At the same press conference, Obiang praised his regime's "extremely
good relations with the United States" and his expectation
that "this relationship will continue to grow in friendship
and cooperation." None of the assembled reporters raised
any questions about the regime's notorious human rights record
or its lack of democracy, instead using the opportunity to ask
Secretary Rice questions about the alleged threat from Iran.
In 2002, the dictator met with President
George W. Bush in New York to discuss military and energy security
issues. He followed up in 2004 with meetings with then-Secretary
of State Colin Powell and then-Secretary of Energy Spencer Abraham.

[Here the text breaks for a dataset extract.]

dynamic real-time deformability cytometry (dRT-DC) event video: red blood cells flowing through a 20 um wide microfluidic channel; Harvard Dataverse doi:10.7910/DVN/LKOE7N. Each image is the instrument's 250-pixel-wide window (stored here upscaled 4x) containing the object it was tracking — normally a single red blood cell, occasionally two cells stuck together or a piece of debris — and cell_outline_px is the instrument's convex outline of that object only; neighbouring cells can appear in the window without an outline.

Equatorial Guinea receives U.S. government
funding and training through the International Military Education
and Training program (IMET). In addition, the private U.S. firm
Military Professional Resources Incorporated - founded by former
senior Pentagon officials who cite the regime's friendliness to
U.S. strategic and economic interests - plays a key role in the
country's internal security apparatus. Furthermore, as a result
of Obiang's understandable lack of trust in his own people, soldiers
from Morocco - one of America's closest African allies - have
served for decades in a number of important security functions,
including the role of presidential guards.

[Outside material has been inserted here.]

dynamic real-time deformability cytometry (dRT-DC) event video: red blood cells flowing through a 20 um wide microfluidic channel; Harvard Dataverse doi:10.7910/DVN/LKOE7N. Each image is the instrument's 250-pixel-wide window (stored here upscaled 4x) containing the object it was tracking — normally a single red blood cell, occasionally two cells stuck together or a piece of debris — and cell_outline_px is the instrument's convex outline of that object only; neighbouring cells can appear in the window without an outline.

Maintaining close ties with such a notorious
ruler has led even conservative Republicans like Frank Ruddy,
who served as President Ronald Reagan's ambassador to Equatorial
Guinea in the mid-1980s, to denounce the Bush administration for
being "big cheerleaders for the government - and it's an
Though the Chinese have also recently
begun investing in the country's oil sector, U.S. companies ExxonMobil,
Amerada Hess, Chevron/Texaco, and Marathon Oil have played the
most significant role. A report by the International Monetary
Fund notes that U.S. oil companies receive "by far the most
generous tax and profit-sharing provisions in the region."
Congressional hearings recently revealed how U.S. oil companies
paid hundreds of millions of dollars destined to state treasuries
directly into the dictator's private bank accounts. A Senate report
faulted U.S. oil companies for making "substantial payments
to, or entering into business ventures with," government
officials and their family members.
The irony of the relative silence of Congress
and the Bush administration regarding the human rights abuses
and the undemocratic nature of Obiang's regime is that, due to
the critical role of U.S. economic investment and security assistance,
the United States has far more leverage on the government of Equatorial
Guinea than it does on the government of Zimbabwe. As a result,
Americans can feel self-righteous in their condemnation of a regime
in Zimbabwe with which the United States has little leverage while
continuing to support an even more repressive regime over which
the United States could successfully exert pressure if it chose
to do so.
This does not mean the United States should
have waited until it first ends its support of Obiang and other
African dictatorships before joining the rest of the international
community in condemning the repression in Zimbabwe. However, as
long as the United States maintains such blatant double standards,
U.S. credibility as a defender of human rights and free elections
is seriously compromised and thereby plays right into the hands
of autocrats and demagogues like Robert Mugabe.